*Excerpted data*:
------

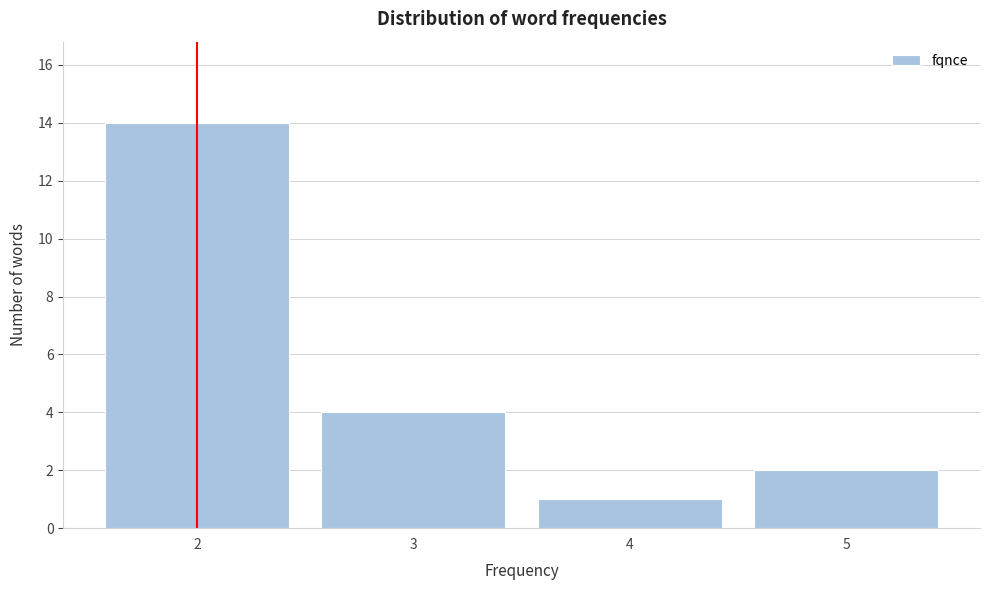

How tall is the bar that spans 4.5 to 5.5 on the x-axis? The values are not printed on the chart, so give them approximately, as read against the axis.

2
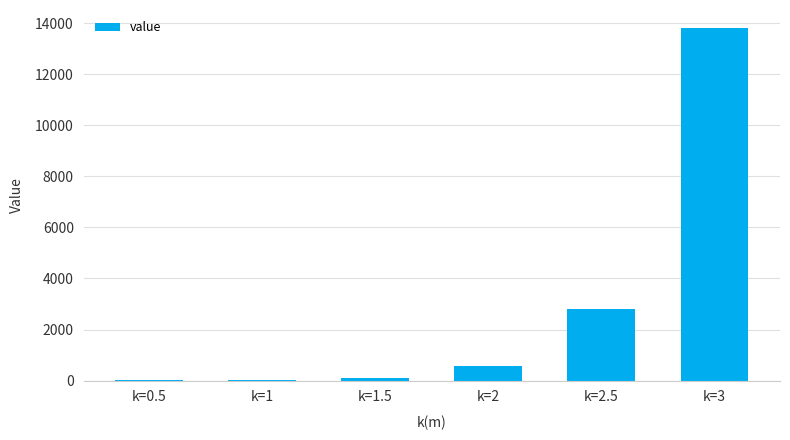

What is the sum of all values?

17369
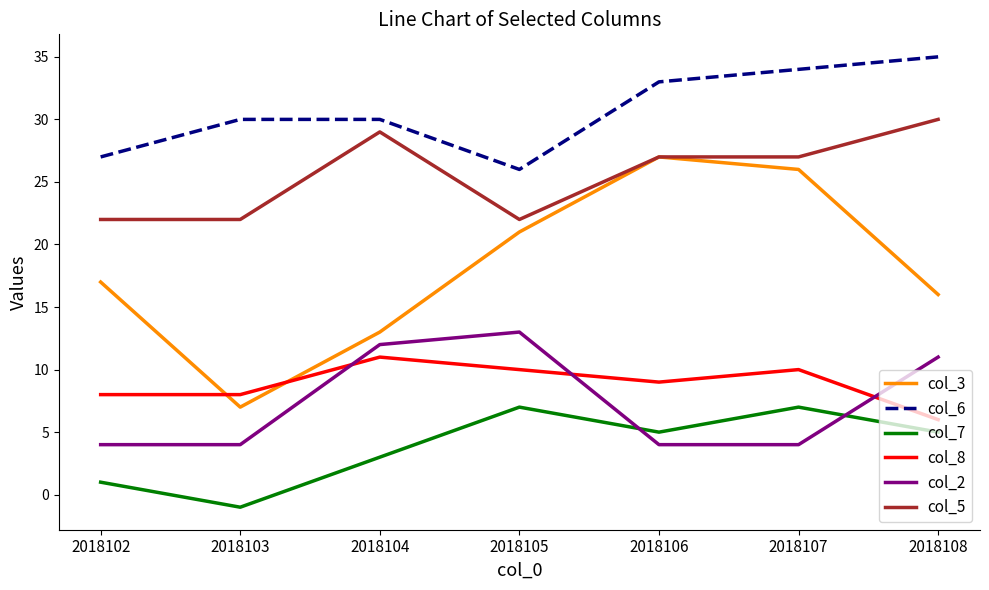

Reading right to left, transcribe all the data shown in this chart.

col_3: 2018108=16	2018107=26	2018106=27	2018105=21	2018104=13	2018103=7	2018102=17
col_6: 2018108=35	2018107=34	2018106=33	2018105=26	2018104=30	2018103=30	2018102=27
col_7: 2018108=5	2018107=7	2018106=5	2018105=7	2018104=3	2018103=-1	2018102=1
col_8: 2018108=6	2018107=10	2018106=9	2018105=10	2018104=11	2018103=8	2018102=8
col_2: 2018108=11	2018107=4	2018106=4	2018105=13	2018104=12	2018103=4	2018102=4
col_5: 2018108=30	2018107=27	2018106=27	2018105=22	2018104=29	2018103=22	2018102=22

------

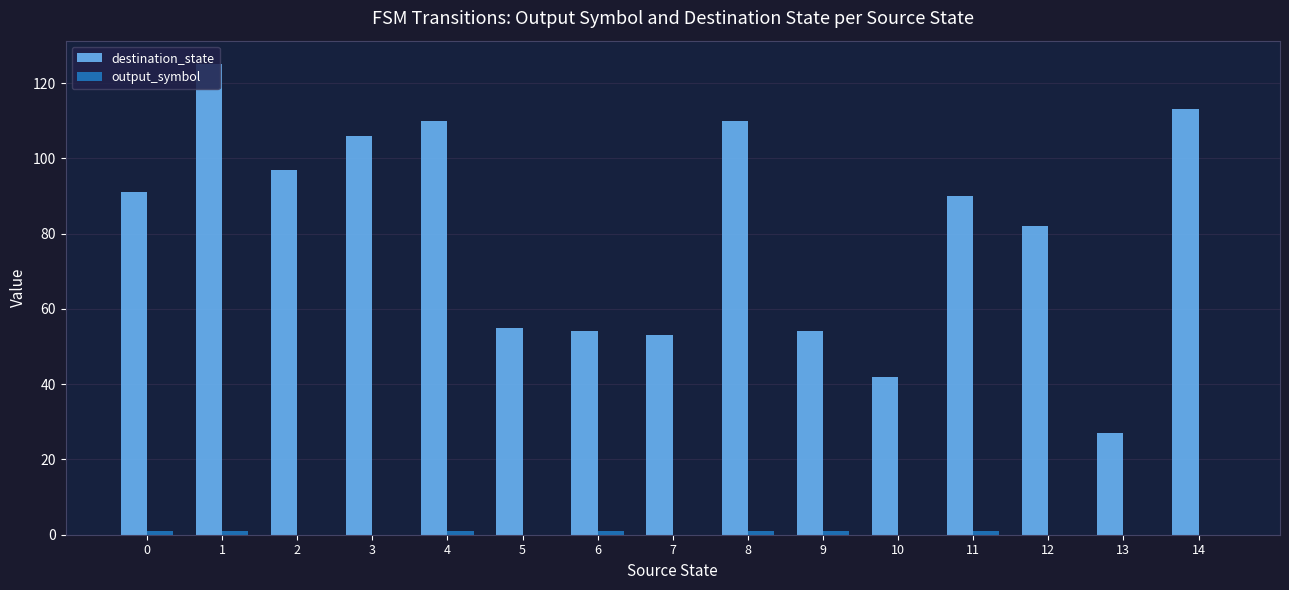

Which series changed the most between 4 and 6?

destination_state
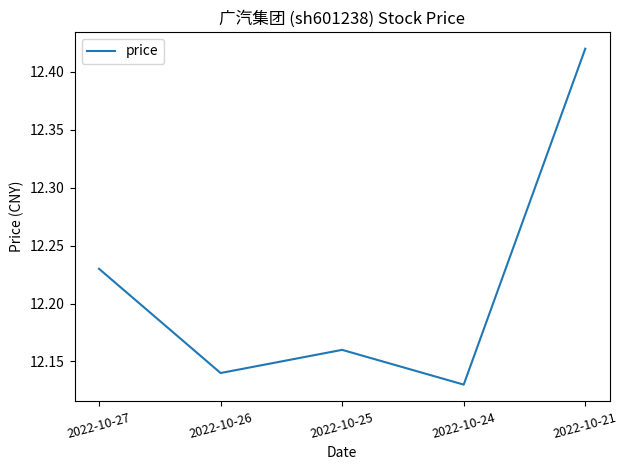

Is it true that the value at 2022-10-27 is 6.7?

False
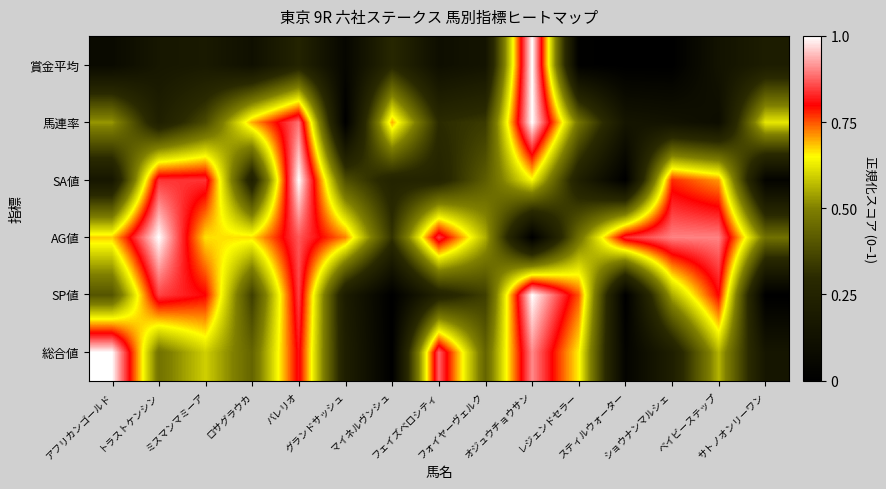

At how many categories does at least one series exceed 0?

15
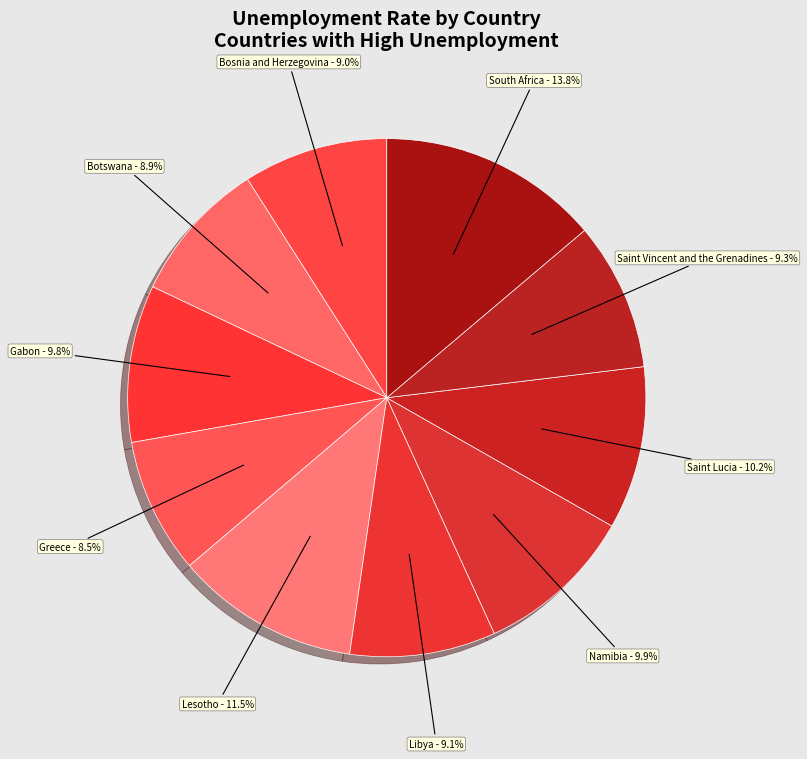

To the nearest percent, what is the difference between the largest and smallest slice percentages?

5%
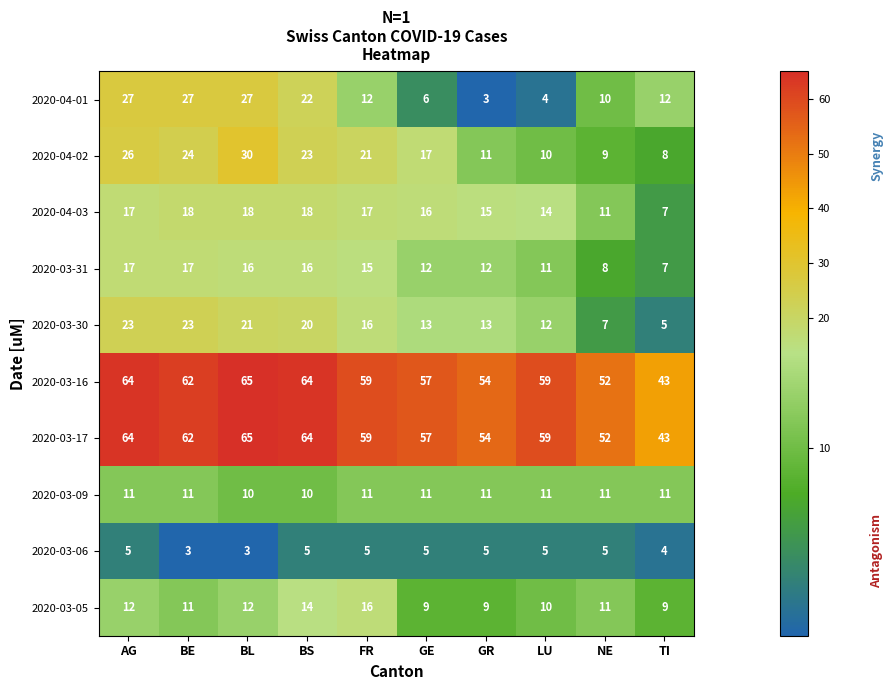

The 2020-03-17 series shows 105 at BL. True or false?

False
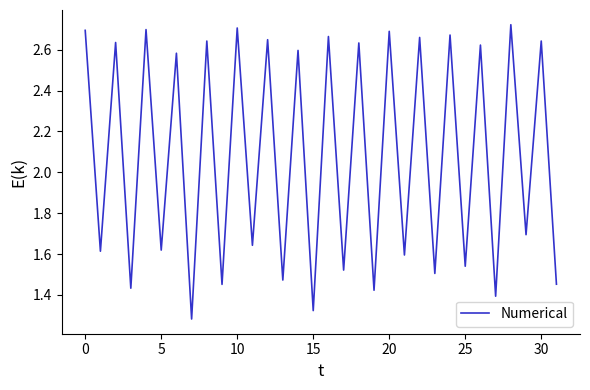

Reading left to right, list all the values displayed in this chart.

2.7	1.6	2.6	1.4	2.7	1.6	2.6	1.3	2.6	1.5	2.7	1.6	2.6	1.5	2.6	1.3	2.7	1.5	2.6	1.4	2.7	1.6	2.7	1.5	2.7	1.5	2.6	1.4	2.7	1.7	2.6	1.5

------

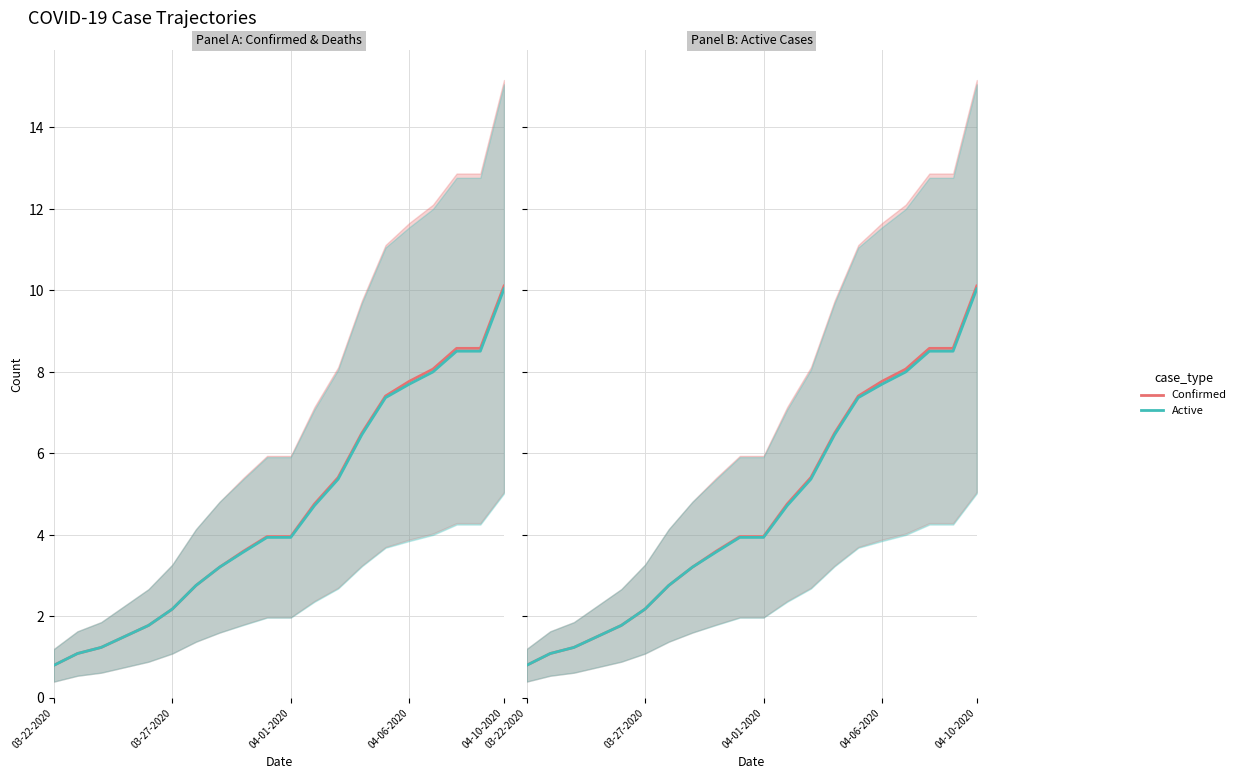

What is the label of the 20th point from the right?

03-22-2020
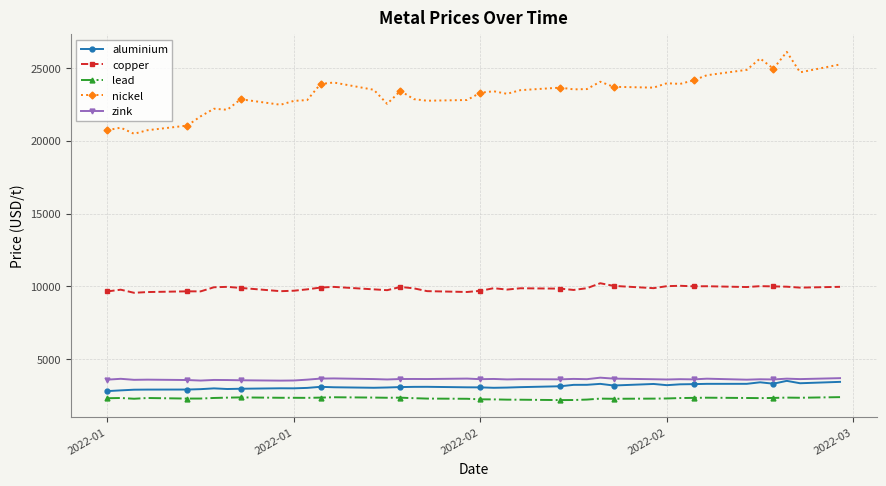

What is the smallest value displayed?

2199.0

------

How many lines in the rows above contain the word "this"? Reply with the number alone.

2